:: EXERCISE TEXT ::
——————
The Challenge of Improving Birth Outcomes for Low-Income Women
By Jose Fernandez, PHD
July 6, 2022
Jose Manuel Fernandez is an Associate Professor and Chair of the Economics Department at the University of Louisville. His research focuses on illicit drug use, risky behaviors and children with disabilities. Jose is a member of the 2022 Tradeoffs Research Council.
Following the Supreme Court’s decision to allow states to ban abortion, experts fear the country’s existing maternal and infant mortality crisis could get even worse. Poor birth outcomes are most common among Black Americans — Black babies are twice as likely to be born early than white babies, a major risk factor for serious health issues including death.
One suggested way to improve birth outcomes (and reduce disparities) is to provide women with extra support from visiting nurses, who can give mothers care and advice that could improve their health through their pregnancy. While similar programs have shown little impact in improving health of older people and teenage parents, community-based home visiting programs have been shown to decrease the risk of infant death. But a new robust study has more discouraging findings.
——————
:: THE DATA ::
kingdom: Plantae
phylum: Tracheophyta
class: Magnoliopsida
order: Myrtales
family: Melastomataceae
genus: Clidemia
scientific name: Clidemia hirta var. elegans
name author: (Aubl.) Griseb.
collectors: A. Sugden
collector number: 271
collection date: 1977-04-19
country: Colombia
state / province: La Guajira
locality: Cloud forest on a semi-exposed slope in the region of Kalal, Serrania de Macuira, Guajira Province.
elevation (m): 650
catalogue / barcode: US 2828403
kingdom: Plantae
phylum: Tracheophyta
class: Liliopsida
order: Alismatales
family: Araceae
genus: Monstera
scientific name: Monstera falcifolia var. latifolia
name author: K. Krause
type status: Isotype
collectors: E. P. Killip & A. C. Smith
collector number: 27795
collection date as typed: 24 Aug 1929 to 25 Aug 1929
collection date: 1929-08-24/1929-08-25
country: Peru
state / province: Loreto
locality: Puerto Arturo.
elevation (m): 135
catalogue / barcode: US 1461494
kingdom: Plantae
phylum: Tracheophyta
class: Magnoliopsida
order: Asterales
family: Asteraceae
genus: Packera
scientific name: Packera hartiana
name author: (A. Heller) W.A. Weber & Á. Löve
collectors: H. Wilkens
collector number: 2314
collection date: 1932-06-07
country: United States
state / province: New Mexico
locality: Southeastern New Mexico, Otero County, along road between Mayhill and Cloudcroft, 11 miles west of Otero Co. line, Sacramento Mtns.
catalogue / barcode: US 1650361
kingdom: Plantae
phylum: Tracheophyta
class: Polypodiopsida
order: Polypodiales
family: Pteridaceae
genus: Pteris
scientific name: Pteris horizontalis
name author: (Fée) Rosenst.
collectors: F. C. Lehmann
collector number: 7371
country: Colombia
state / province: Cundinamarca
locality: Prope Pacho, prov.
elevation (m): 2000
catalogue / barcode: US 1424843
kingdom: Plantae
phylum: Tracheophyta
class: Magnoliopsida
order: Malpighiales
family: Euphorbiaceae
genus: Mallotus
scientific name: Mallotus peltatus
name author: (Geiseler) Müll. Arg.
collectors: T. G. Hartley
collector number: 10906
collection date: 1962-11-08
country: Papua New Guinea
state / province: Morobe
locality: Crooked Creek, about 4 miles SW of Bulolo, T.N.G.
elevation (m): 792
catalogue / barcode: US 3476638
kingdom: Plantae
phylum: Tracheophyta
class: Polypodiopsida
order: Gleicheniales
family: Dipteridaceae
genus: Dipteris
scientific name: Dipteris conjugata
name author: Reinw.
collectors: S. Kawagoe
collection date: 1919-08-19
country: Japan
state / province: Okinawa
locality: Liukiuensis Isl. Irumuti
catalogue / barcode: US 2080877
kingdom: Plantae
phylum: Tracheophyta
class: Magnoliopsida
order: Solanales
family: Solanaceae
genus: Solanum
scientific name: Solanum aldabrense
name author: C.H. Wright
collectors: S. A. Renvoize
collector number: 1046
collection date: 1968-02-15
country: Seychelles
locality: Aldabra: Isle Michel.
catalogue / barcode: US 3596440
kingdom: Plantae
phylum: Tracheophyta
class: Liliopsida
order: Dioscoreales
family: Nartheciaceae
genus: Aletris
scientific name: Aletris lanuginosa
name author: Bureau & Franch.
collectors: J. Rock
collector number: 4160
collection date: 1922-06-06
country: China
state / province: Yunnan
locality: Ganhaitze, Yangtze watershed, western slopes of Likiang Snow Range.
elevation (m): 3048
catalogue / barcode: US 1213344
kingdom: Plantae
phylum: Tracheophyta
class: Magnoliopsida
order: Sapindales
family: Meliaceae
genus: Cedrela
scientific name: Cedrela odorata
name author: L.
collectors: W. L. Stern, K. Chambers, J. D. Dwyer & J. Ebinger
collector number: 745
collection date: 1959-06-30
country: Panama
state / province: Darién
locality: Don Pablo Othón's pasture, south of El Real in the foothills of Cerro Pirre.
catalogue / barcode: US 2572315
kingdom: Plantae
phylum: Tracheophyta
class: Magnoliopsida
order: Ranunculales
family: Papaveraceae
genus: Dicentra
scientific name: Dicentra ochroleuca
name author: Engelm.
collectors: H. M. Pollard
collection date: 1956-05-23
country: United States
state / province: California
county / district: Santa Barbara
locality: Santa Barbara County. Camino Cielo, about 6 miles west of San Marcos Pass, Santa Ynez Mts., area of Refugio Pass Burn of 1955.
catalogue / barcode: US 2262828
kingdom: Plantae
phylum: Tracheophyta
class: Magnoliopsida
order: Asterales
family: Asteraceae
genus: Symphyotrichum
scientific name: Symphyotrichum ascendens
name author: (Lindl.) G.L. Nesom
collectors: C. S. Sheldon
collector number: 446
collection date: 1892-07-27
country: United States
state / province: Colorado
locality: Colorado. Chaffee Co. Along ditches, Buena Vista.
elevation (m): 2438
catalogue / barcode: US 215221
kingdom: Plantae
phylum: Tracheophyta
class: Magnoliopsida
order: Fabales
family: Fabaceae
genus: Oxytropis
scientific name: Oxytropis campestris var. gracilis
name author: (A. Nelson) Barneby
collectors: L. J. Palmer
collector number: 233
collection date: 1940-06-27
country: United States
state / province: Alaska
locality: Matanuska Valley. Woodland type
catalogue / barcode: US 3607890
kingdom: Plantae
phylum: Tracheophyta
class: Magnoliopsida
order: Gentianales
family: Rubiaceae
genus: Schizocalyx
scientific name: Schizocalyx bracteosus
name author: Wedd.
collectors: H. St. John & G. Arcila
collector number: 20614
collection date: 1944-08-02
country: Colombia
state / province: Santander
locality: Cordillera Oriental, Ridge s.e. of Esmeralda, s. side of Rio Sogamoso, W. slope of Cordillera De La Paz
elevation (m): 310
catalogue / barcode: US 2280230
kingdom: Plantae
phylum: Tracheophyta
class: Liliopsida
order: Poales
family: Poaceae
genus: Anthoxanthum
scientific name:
——————
:: WHAT IS NEEDED ::
Reproduce the full passage on improving birth outcomes for low-income women word for word, from its title through its final sentence. The material after the passage on birth outcomes for low-income women is separate from it.

:: SOLUTION TO THE PROBLEM ::
The Challenge of Improving Birth Outcomes for Low-Income Women
By Jose Fernandez, PHD
July 6, 2022
Jose Manuel Fernandez is an Associate Professor and Chair of the Economics Department at the University of Louisville. His research focuses on illicit drug use, risky behaviors and children with disabilities. Jose is a member of the 2022 Tradeoffs Research Council.
Following the Supreme Court’s decision to allow states to ban abortion, experts fear the country’s existing maternal and infant mortality crisis could get even worse. Poor birth outcomes are most common among Black Americans — Black babies are twice as likely to be born early than white babies, a major risk factor for serious health issues including death.
One suggested way to improve birth outcomes (and reduce disparities) is to provide women with extra support from visiting nurses, who can give mothers care and advice that could improve their health through their pregnancy. While similar programs have shown little impact in improving health of older people and teenage parents, community-based home visiting programs have been shown to decrease the risk of infant death. But a new robust study has more discouraging findings.